Wind on the Hill by A. A. Milne

This simple and direct poem by A. A. Milne opens with the quizzical attitude of knowing where the north wind comes from and he knows that nobody has this answer to the natural phenomenon. He states that he cannot keep his pace with the wind but it moves his kite to fly higher and higher and he enjoys it. Yet he asserts that he knows where it goes but does not know where it comes from. The poet has tried to present the wind as a metaphor through rhyming stanzas. Some of the best verses of the poem are as follows.

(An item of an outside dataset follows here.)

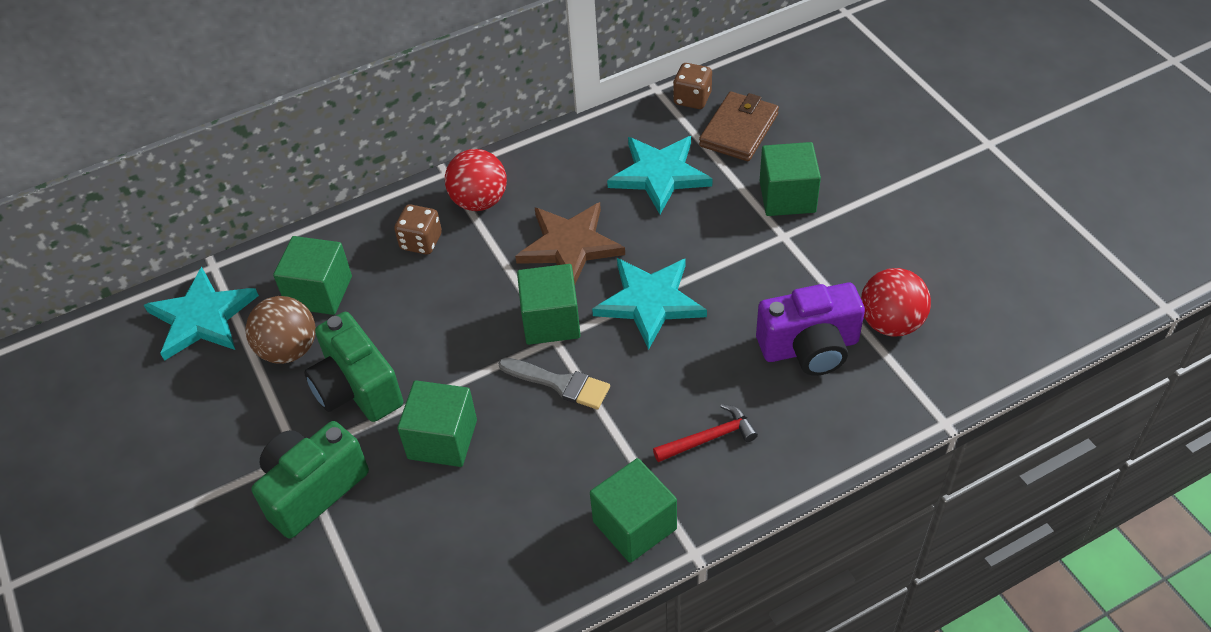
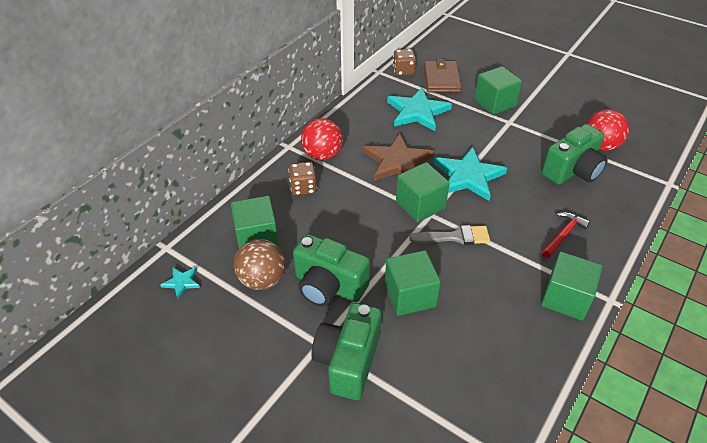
camera: 30 degrees left, 5 degrees down
(202, 317) = (181, 282): turquoise star -> turquoise star, size x0.45
(809, 348) = (572, 171): purple camera -> green camera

  1. Where the wind comes from / Where the wind goes.
  2. I should know that the wind / Had been going there too.
  3. But where the wind comes from / Nobody knows.

Poem #7

Fly Away, Fly Away Over the Sea by Christina Rossetti

Although the title of the poem is quite long as compared to the actual length of the poem, it has no impact on the readers. One of the best nature poems was written by Christina Rossetti. This poem sets the new trend of writing short nature poems. The poem is studded with literary devices such as repetition in the first stanza, consonance in the second line as well as alliteration in the second, and then again the repetition of the same devices. This beautiful use of devices has made this poem a treat for the readers. It has just a single stanza having four best lines.

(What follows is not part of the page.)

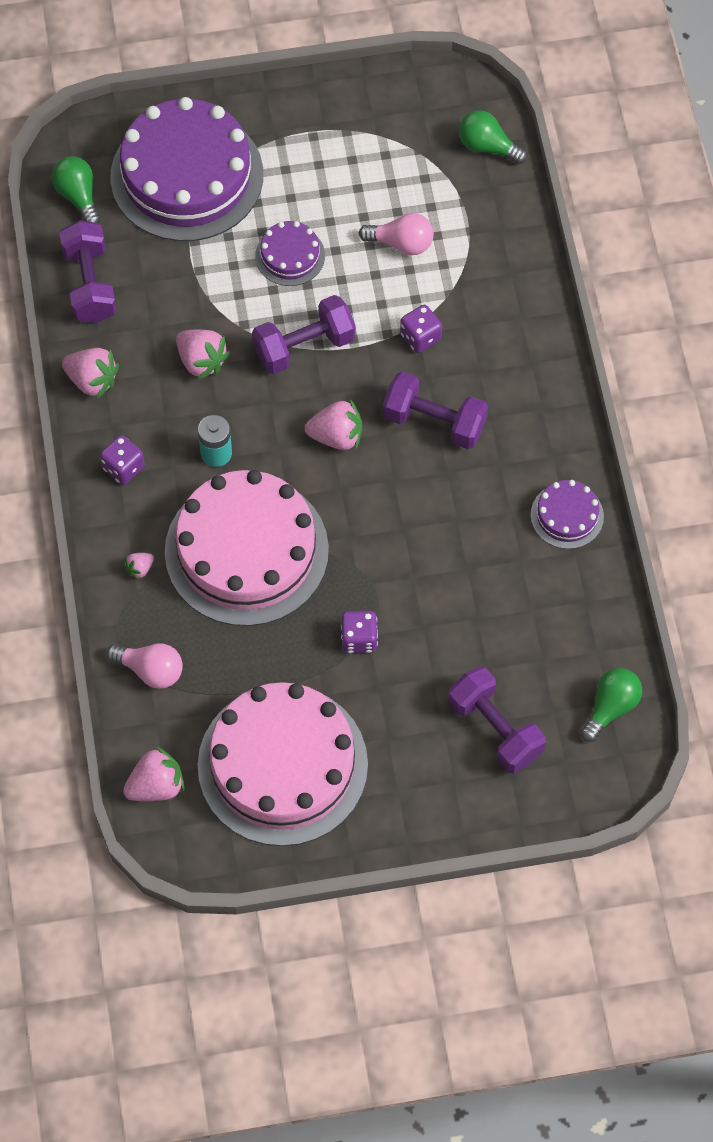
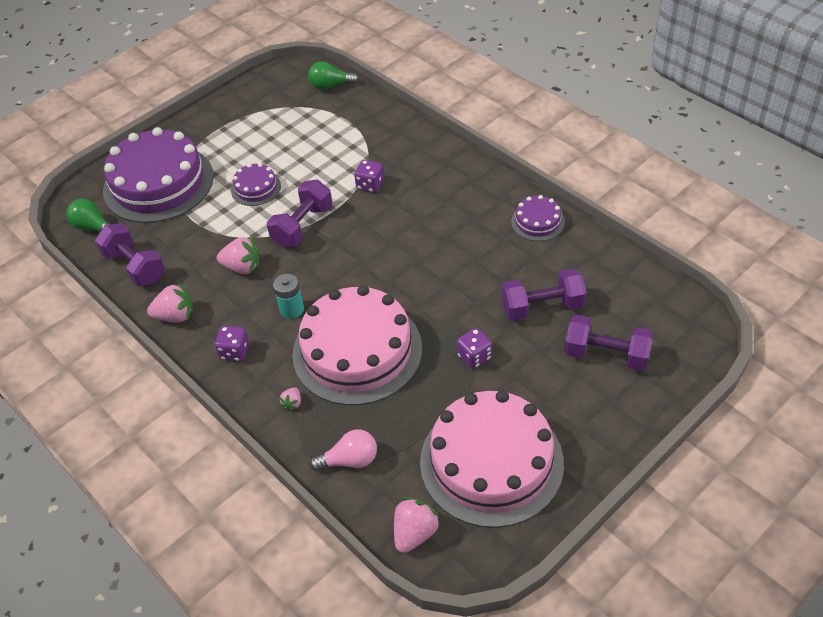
camera: 30 degrees left, 15 degrees down
(336, 436) = (362, 259): pink strawberry -> none
(401, 243) = (319, 149): pink light bulb -> none
(434, 422) = (416, 220): purple dumbbell -> purple dumbbell (542, 307)
(610, 707) = (662, 301): green light bulb -> none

  1. Fly away, fly away over the sea.
  2. Sun-loving swallow, for summer is done.
  3. Come again, come again, come back to me.
  4. Bringing the summer and bringing the sun

Poem #8

Autumn Fires by Robert Louis Stevenson

This short poem was published in 1913, has three stanzas, and was written by Robert Louis Stevenson. This poem has set records for being a short nature poem. Although considered hot and sulky, the summer season has been shown as a season of enjoyment and entertainment. It has its own smoke in the shape of bonfires and its own signs such as towers of smoke. The poet ends the poem on the note that it has its own flowers and fires. The use of metaphors and similes has also added to the beauty of the poem. Some of the best verses of the poem are as follows.

  1. From the autumn bonfires / Se the smoke trail.
  2. The red fire blazes / The grey smoke towers.
  3. Flowers in the summer / Fires in the fall.

Poem #9

The Darkling Thrush by Thomas Hardy

This short poem by Thomas Hardy was published in 1900. With just three stanzas and each having eight lines, the poet has beautifully presented the sketch of a bird undergoing seasonal changes. He describes the frosty season, severe winter, and arrival of the evening and their impacts on the thrush that is undergoing this suffering though everybody is at home. The description of the sharp features of the land, and the affected voice of the thrush paint another otherwise picture of nature. The beauty of the poetic output lies in the use of metaphors and similes as well as in phrases such as bine-stems, full-hearted, and last-be ruffled. Some of its best verses are as follows.

  1. And all mankind that haunted night / Had sought heir household fires.
  2. The ancient pulse of germ and birth.
  3. And aged thrush, frail, gaunt, and small.

Poem #10

 There Will Come Soft Rains by Sara Teasdale

This short poem of 12 lines written in a heroic couplet paints a beautiful picture of the rainy weather when frogs, robins, and all other creatures come in the open and enjoy the rain. The beauty of the poem lies in its metaphors and description through images. Thus included in the list of the best nature poems. However, the interesting thing is that the poet has linked nature with mankind in the end and has personified Spring. Some of the best verses of this poem are as follows.

  1. Ther will come soft rains and the smell of the ground.
  2. Robins will wear their feathery fire.
  3. And not one will know of the war, not one.